Whenever a band announces they are releasing a new album, fans respond with excitement that is half anticipation, half fear. These emotions were at their peak when Mumford and Sons announced Wilder Mind, their first new album since 2012. Since their last release, Babel, there had been doubt on whether or not there would be another album. Bassist Ted Dwayne had become very ill and the band took an indefinite hiatus. Needless to say, it was a very welcome surprise to hear of the new album. Like with every other band that has created great records,a new album poses the question; can they do it again? Unlike every other band, this new record is even more terrifying to fans because the band is completely dropping their acoustic instruments. For a band that has built their fame on banjos, beards, and upright basses, it is shocking to hear that Wilder Mind will be completely electric. As an avid fan myself, I shared these fears. Until, of course, I bought the album Tuesday.
There is no denying the drastic differences between Wilder Mind and their previous albums, Babel and Sigh No More. It is entirely electric, where before it was acoustic, but the changes in instrumentation do not take away from the fact that Mumford and Sons continues to create excellent music. The tracks on Wilder Mind follow a typical Mumford-theme. The majority of them begin slowly and then build up as the song goes on, with a loud and harmonized chorus, while finishing on the slow-pace of the beginning. Only this time, the rise of the songs becomes more intense with the aid of drums. A major strength of the album is its ability to have space within the songs. It no longer has the sound of folk music, but a spacious sound, like that of Led Zeppelin or the Killers.
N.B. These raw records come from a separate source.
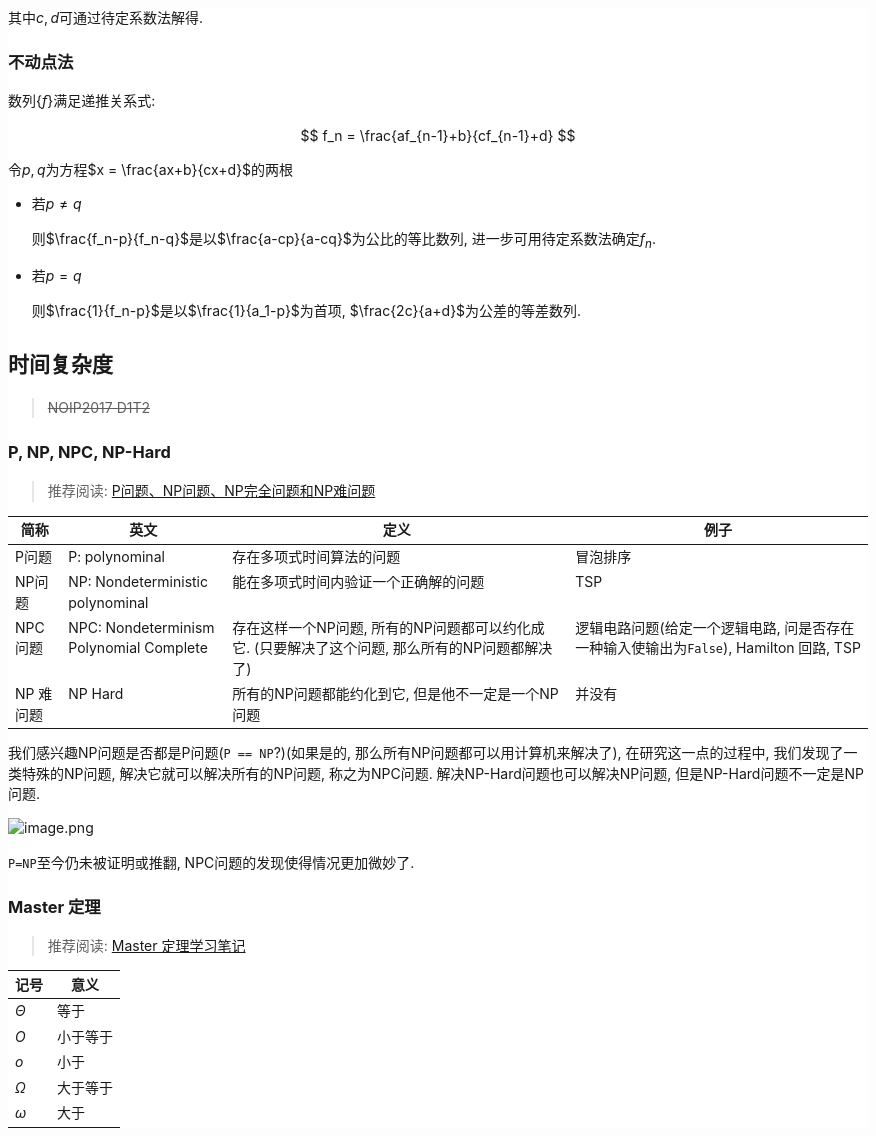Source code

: 其中$c,d$可通过待定系数法解得.

### 不动点法

数列$\{f\}$满足递推关系式:

$$
f_n = \frac{af_{n-1}+b}{cf_{n-1}+d}
$$

令$p,q$为方程$x = \frac{ax+b}{cx+d}$的两根

- 若$p\neq q$

  则$\frac{f_n-p}{f_n-q}$是以$\frac{a-cp}{a-cq}$为公比的等比数列, 进一步可用待定系数法确定$f_n$.

- 若$p=q$

  则$\frac{1}{f_n-p}$是以$\frac{1}{a_1-p}$为首项, $\frac{2c}{a+d}$为公差的等差数列.

## 时间复杂度

> ~~NOIP2017 D1T2~~

### P, NP, NPC, NP-Hard

> 推荐阅读: [P问题、NP问题、NP完全问题和NP难问题](https://blog.csdn.net/qq_21768483/article/details/80430590)

| 简称      | 英文                                    | 定义                                                                                           | 例子     |
| --------- | --------------------------------------- | ---------------------------------------------------------------------------------------------- | -------- |
| P问题     | P: polynominal                          | 存在多项式时间算法的问题                                                                       | 冒泡排序 |
| NP问题    | NP: Nondeterministic polynominal        | 能在多项式时间内验证一个正确解的问题                                                           | TSP      |
| NPC问题   | NPC: Nondeterminism Polynomial Complete | 存在这样一个NP问题, 所有的NP问题都可以约化成它. (只要解决了这个问题, 那么所有的NP问题都解决了) | 逻辑电路问题(给定一个逻辑电路, 问是否存在一种输入使输出为`False`), Hamilton 回路, TSP   |
| NP 难问题 | NP Hard                                 | 所有的NP问题都能约化到它, 但是他不一定是一个NP问题                                             | 并没有   |

我们感兴趣NP问题是否都是P问题(`P == NP`?)(如果是的, 那么所有NP问题都可以用计算机来解决了), 在研究这一点的过程中, 我们发现了一类特殊的NP问题, 解决它就可以解决所有的NP问题, 称之为NPC问题. 解决NP-Hard问题也可以解决NP问题, 但是NP-Hard问题不一定是NP问题.

![image.png](https://i.loli.net/2019/10/17/uXSOsl29UIwmnFQ.png)

`P=NP`至今仍未被证明或推翻, NPC问题的发现使得情况更加微妙了.

### Master 定理

> 推荐阅读: [Master 定理学习笔记](https://www.cnblogs.com/water-mi/p/9794604.html)

|记号|意义|
|-|-|
|$\Theta$|等于|
|$O$|小于等于|
|$o$|小于|
|$\Omega$|大于等于|
|$\omega$|大于|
To those who have not yet heard the album and are fearful of the change, I’d say that much of the music still holds the soul that we first heard in Sigh No More. The lyrics are equally as powerful and address the same themes of love and personal struggle. Although the album is electric, the musicianship is as evident as it ever was. It did not suddenly turn into a DJ pressing buttons, as I fearfully anticipated, but excellent music with electric guitars and keyboards. It seems to me that this is the fear of rock and roll fans today. When we hear electric, we fear the worst. We imagine overly manufactured and processed sounds that lose the heart of the music that we once fell in love with. Wilder Mind reminds us that this does not always have to be the case.